- [Assignment]: The copy should hold exactly the lines below from the one that contains "minor administrative changes" through the one that contains "accordance with the" and nothing else, so no pictures.
──────── Records supplied ────────
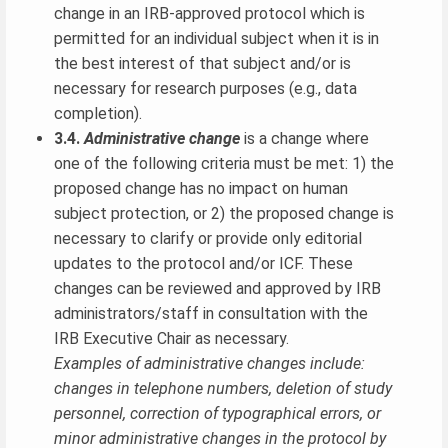
change in an IRB-approved protocol which is
permitted for an individual subject when it is in
the best interest of that subject and/or is
necessary for research purposes (e.g., data
completion).
3.4.
Administrative change
is a change where
one of the following criteria must be met: 1) the
proposed change has no impact on human
subject protection, or 2) the proposed change is
necessary to clarify or provide only editorial
updates to the protocol and/or ICF. These
changes can be reviewed and approved by IRB
administrators/staff in consultation with the
IRB Executive Chair as necessary.
Examples of administrative changes include:
changes in telephone numbers, deletion of study
personnel, correction of typographical errors, or
minor administrative changes in the protocol by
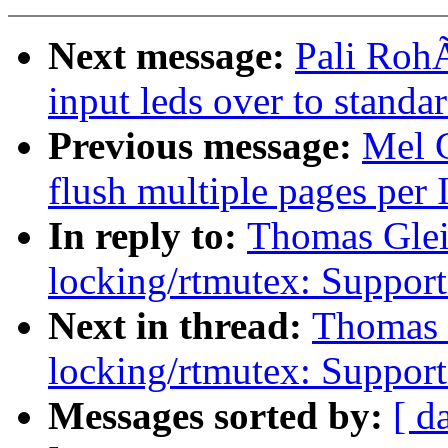
Next message:
Pali Roh
input leds over to standa
Previous message:
Mel 
flush multiple pages per 
In reply to:
Thomas Glei
locking/rtmutex: Support
Next in thread:
Thomas 
locking/rtmutex: Support
Messages sorted by:
[ d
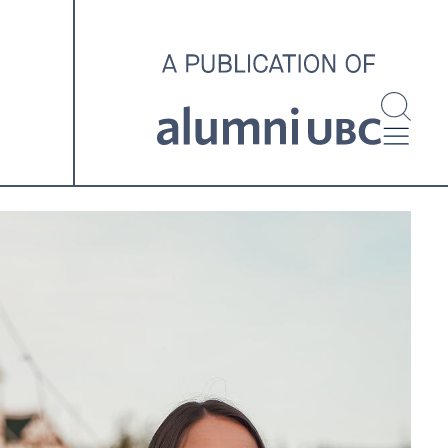
investigating and advocating
for better housing outcomes
across the country.
SPOTLIGHT ARCHIVE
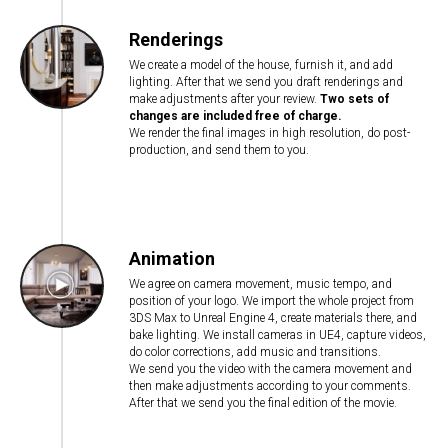
Renderings
We create a model of the house, furnish it, and add
lighting. After that we send you draft renderings and
make adjustments after your review.
Two sets of
changes are included free of charge.
We render the final images in high resolution, do post-
production, and send them to you.
Animation
We agree on camera movement, music tempo, and
position of your logo. We import the whole project from
3DS Max to Unreal Engine 4, create materials there, and
bake lighting. We install cameras in UE4, capture videos,
do color corrections, add music and transitions.
We send you the video with the camera movement and
then make adjustments according to your comments.
After that we send you the final edition of the movie.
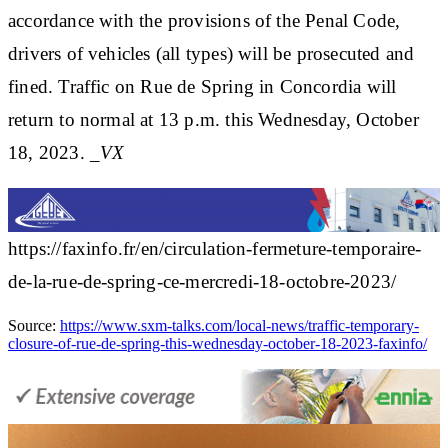
accordance with the provisions of the Penal Code,
drivers of vehicles (all types) will be prosecuted and
fined. Traffic on Rue de Spring in Concordia will
return to normal at 13 p.m. this Wednesday, October
18, 2023.
_VX
https://faxinfo.fr/en/circulation-fermeture-temporaire-
de-la-rue-de-spring-ce-mercredi-18-octobre-2023/
Source:
https://www.sxm-talks.com/local-news/traffic-temporary-
closure-of-rue-de-spring-this-wednesday-october-18-2023-faxinfo/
────────
- [Task output]:
minor administrative changes in the protocol by
Next message:
Pali Roh
input leds over to standa
Previous message:
Mel 
flush multiple pages per 
In reply to:
Thomas Glei
locking/rtmutex: Support
Next in thread:
Thomas 
locking/rtmutex: Support
Messages sorted by:
[ d
investigating and advocating
for better housing outcomes
across the country.
SPOTLIGHT ARCHIVE
Renderings
We create a model of the house, furnish it, and add
lighting. After that we send you draft renderings and
make adjustments after your review.
Two sets of
changes are included free of charge.
We render the final images in high resolution, do post-
production, and send them to you.
Animation
We agree on camera movement, music tempo, and
position of your logo. We import the whole project from
3DS Max to Unreal Engine 4, create materials there, and
bake lighting. We install cameras in UE4, capture videos,
do color corrections, add music and transitions.
We send you the video with the camera movement and
then make adjustments according to your comments.
After that we send you the final edition of the movie.
accordance with the provisions of the Penal Code,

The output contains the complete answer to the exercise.